Cool opportunity! But what should the initiative look like? For better or worse, you have lots of possibilities. The public-management field has countless approaches to improving results -- an alphabet soup of acronyms and buzzwords.
Based on our experience, however, one criterion above all others should guide you in designing the initiative: Choose the approach that your leadership values most. Do they want to primarily emphasize efficiency, or cutting costs, or accountability for results, or learning and improvement? Do they like to be the visible leaders of improvement efforts, or do they prefer sit quietly with reports and provide direction?
Why is the connection to leadership so important? When leaders strongly value a performance initiative, it leads to a cascade of useful outcomes. One is that everyone in the organization, including busy bureau heads, will know that they need to take the initiative seriously and invest time in it. Another is that it is much more likely to become the way that leadership manages the organization and makes key decisions, turning the initiative into a meaningful, ongoing driver of results.

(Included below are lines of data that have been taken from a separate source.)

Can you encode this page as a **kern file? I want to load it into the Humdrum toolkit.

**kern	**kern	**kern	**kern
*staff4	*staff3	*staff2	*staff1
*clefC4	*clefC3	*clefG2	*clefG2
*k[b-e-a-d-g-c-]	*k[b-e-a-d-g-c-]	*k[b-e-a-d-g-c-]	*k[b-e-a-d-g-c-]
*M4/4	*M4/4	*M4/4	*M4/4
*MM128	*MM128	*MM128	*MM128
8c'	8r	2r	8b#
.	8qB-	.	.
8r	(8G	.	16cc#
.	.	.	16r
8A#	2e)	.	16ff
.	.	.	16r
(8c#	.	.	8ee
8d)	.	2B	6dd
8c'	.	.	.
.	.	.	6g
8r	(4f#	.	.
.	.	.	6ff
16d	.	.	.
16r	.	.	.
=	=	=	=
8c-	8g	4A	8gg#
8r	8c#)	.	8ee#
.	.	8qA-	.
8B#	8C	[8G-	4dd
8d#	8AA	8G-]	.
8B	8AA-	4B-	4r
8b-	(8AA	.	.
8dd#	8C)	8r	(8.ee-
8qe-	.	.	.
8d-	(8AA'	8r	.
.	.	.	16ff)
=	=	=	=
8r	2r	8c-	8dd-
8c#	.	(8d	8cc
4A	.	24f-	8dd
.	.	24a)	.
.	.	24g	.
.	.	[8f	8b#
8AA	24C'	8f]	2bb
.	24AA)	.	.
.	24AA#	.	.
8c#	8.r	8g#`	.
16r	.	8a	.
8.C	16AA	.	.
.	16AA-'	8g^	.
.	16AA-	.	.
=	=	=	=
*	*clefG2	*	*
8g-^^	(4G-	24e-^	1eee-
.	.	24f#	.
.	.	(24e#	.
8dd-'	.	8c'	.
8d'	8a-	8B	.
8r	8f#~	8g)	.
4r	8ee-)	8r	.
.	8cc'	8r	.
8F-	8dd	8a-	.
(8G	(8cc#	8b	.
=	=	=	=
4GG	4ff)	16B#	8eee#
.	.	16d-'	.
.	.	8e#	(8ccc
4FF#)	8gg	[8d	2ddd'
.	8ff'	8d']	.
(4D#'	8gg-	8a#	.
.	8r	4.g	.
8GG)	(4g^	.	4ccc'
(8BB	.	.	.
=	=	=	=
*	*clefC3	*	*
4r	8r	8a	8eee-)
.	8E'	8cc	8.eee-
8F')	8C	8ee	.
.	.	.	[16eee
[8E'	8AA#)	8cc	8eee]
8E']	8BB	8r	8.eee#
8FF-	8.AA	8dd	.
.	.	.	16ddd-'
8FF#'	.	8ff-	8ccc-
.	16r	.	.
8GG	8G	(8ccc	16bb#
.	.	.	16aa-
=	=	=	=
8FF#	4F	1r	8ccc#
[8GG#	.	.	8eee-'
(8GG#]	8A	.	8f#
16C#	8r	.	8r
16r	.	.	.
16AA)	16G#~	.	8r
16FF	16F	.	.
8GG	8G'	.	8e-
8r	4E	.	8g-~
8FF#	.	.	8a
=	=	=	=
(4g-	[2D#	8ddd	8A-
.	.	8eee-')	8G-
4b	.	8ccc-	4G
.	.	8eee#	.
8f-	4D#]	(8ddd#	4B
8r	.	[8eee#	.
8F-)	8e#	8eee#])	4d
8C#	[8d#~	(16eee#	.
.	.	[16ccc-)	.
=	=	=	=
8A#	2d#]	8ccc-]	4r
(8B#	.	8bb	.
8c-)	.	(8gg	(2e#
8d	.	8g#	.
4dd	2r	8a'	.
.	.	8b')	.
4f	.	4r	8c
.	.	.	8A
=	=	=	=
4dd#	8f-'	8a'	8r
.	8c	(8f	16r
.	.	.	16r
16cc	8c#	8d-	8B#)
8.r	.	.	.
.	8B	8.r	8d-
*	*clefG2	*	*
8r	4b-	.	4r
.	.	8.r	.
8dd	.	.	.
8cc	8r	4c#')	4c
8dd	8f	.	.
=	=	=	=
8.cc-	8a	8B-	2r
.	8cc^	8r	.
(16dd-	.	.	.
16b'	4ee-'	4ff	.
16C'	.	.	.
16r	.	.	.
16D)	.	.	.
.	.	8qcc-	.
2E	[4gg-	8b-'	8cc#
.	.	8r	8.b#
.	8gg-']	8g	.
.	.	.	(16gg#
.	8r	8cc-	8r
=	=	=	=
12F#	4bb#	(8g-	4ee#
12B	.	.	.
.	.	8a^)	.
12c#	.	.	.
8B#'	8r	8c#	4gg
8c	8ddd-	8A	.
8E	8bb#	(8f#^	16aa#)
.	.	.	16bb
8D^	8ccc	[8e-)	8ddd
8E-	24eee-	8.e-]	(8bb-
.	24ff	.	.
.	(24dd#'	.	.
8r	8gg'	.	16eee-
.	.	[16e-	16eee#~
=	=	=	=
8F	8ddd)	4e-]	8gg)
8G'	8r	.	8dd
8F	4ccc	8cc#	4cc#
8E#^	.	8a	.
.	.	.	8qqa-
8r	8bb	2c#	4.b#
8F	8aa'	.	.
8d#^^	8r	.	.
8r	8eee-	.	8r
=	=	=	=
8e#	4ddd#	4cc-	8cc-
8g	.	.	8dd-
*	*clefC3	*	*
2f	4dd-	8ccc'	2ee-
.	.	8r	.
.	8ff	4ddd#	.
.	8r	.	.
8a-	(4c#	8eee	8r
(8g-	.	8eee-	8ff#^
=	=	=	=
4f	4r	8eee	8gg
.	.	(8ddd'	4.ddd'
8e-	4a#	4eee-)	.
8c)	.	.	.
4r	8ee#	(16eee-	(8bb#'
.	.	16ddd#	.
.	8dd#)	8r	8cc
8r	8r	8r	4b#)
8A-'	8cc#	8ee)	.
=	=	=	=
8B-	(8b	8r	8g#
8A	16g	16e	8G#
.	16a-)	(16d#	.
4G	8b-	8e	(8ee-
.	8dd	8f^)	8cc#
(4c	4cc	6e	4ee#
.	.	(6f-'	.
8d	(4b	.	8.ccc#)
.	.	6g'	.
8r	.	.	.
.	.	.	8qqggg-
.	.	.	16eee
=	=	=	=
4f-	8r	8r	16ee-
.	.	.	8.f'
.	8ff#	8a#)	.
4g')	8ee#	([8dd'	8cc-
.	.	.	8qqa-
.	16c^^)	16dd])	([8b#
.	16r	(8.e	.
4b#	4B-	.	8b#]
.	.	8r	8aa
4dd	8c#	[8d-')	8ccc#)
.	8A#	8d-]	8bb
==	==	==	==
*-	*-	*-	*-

To help you consider which approach might resonate most with your leadership, here are some of the most widely used ones:
• Performance management strategies: A good example is the "PerformanceStat" methodology, such as CitiStat in Baltimore and BlightStat in New Orleans, which involve ongoing, data-driven meetings between leadership and departments to track progress, identify problems and devise solutions. There's also the balanced scorecard, which emphasizes measuring performance in four categories (financial, customer, process and organizational capacity) to provide a comprehensive view of progress and challenges. A third example is a performance dashboard, with regular status reports for leadership.
• "Lean" initiatives: These process-improvement efforts involve and empower employees to solve particular performance problems, especially for processes that require lots of handoffs or are slow. Lean emphasizes "customers" and making improvements from their perspective, with a particular focus on reducing waste and inefficiency.
• Strategic plans: These clarify the organization's mission, vision, goals, strategies and planned initiatives, with measures to track progress. The plan itself won't drive results, but if it is created with broad input from leadership, staff and stakeholders, it will make clear to everyone where the organization is aiming.
• Evidence-based policy strategies: These involve using existing evidence about what works while building evidence where it is lacking. The latter might involve rigorous program evaluation, rapid experimentation or data analysis. The goal is to inform program improvements as well as resource-allocation decisions.
• Budget-focused efforts: Examples include "budgeting for outcomes," which aims to better tie resources to the results the organization is trying to achieve. The process starts with identifying the results that matter most to residents and then adjusting the budget accordingly, rather than starting from last year's spending levels and adjusting from there.
None of those approaches, of course, are mutually exclusive. For example, you could create a strategic plan, and then use PerformanceStat to track and drive progress and to identify areas for evidence-building. Then you could create teams (Lean or otherwise) to focus on particularly thorny issues.
We've learned that the right performance approach will vary over time based on leaders' preferences. In King County, Wash., where one of us (Michael Jacobson) is the deputy director for performance and strategy, the county started with a PerformanceStat approach. It focused primarily on improving the community-level outcomes most of interest to the county executive at the time. A new leader was elected during the Great Recession, when there were increased needs and fewer dollars. He changed the focus to efficiency, reorienting toward building a Lean culture.
In Alexandria, Va., where another of us (Greg Useem) is the chief performance officer, the city started with a focus on tracking performance as part of the budget process. In 2012, when a new city manager began using those measures to manage departments, the city's PerformanceStat initiative, AlexStat, was launched. More recently, with a new change in leadership, the focus has shifted to data analysis and research reports around service-delivery challenges, with "deep dives" that produce recommendations for improvement.
Given the importance of leadership buy-in, you can see the mistake that some organizations make by diving first into narrower, more specific questions, such as what set of performance measures to track. Better to start with broader questions: What are leadership's goals around improving performance and what type of initiative would be an effective and valued way to achieve them?
Every organization would like a magic formula for improving results. The best approach will vary over time based on leaders' preferences, changing circumstances, and the level of experience the organization has with its improvement efforts. Just as we want our organizations to develop and sustain a culture of continuous improvement, performance leaders need to embrace the same spirit for our own initiatives.